» **REQUIRED ACTIONS**:
• 1. From the passage on massage therapy, copy the wording starting with "Evidence exists to" and going on through "currently inconclusive 1.".
• 2. Answer these questions using the passage on massage therapy:
(a) What does the passage say about the current status of the research?
(b) In the reported in-patient studies, which two groups reported increased satisfaction with having massage therapists on site?
(c) In which journal did the 2004 study by Cassileth and Vickers appear?

» **EXERCISE TEXT**:
**********
Evidence exists to suggest that massage therapy may have positive effects for promoting in-patient well-being, as well as out-patient recovery, though the status of the research is currently inconclusive 1.
It is important to note is that the reported studies analyzing in-patient, postoperative recovery found that both patients and staff reported increased satisfaction with having massage therapists on site during the healing process. Postoperative massage was found to reduce pain and increase well-being for inpatients, and also to reduce fatigue, stress/anxiety, nausea, and depressive symptoms during out-patient recovery.
1 Bauer, B.A., Cutshall, S.M., Wentworth, L.J., Engen, D., Messner, P.K., Wood, C.M., Brekke, K.M., Kelly, R.F., AND T.M. Sundt III. 2010. “Effect of Massage Therapy on Pain, Anxiety, and Tension after Cardiac Surgery: A Randomized Study; Cassileth, B., and A. Vickers. 2004. “Massage therapy for symptom control: Outcome study at a major cancer center.” J Pain Symptom Manage 28(3): 244-49; Dion, Liza, Rodgers, Nancy, Cutshall, Susanne M., Cordes, Mary Ellen, Bauer, Brent, Cassivi, Stephen D., and Stephen Cha. 2011. “Effect of massage on pain management for thoracic surgery patients.” International Journal of Therapeutic Massage and Bodywork (4)2: 2-6; Rodfers, Dion L., Cutshall, S.M., Cordes, M.E., Bauer, B., Cassivi, S.D. and S. Cha. 2011. “Effect of Massage on Pain Management for Thoracic Surgery Patients.” International Journal of Therapeutic Massage and Bodywork 4(2):2-6.
**********
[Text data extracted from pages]
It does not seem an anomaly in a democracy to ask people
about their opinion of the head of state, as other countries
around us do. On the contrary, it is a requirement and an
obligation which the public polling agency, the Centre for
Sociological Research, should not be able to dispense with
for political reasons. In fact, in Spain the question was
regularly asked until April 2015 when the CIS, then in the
**********
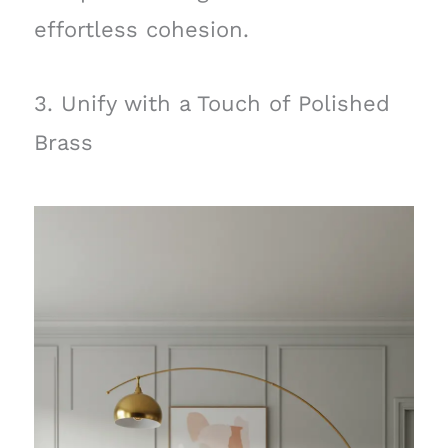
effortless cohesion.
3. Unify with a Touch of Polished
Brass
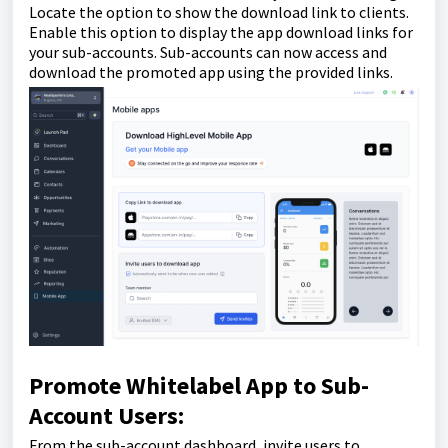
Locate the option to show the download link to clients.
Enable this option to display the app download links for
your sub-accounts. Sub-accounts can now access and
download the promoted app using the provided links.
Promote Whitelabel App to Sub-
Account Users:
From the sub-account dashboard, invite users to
**********
» **SOLUTIONS BELOW**:
• 1.
Evidence exists to suggest that massage therapy may have positive effects for promoting in-patient well-being, as well as out-patient recovery, though the status of the research is currently inconclusive 1.

• 2.
(a) It is currently inconclusive.
(b) Patients and staff.
(c) J Pain Symptom Manage.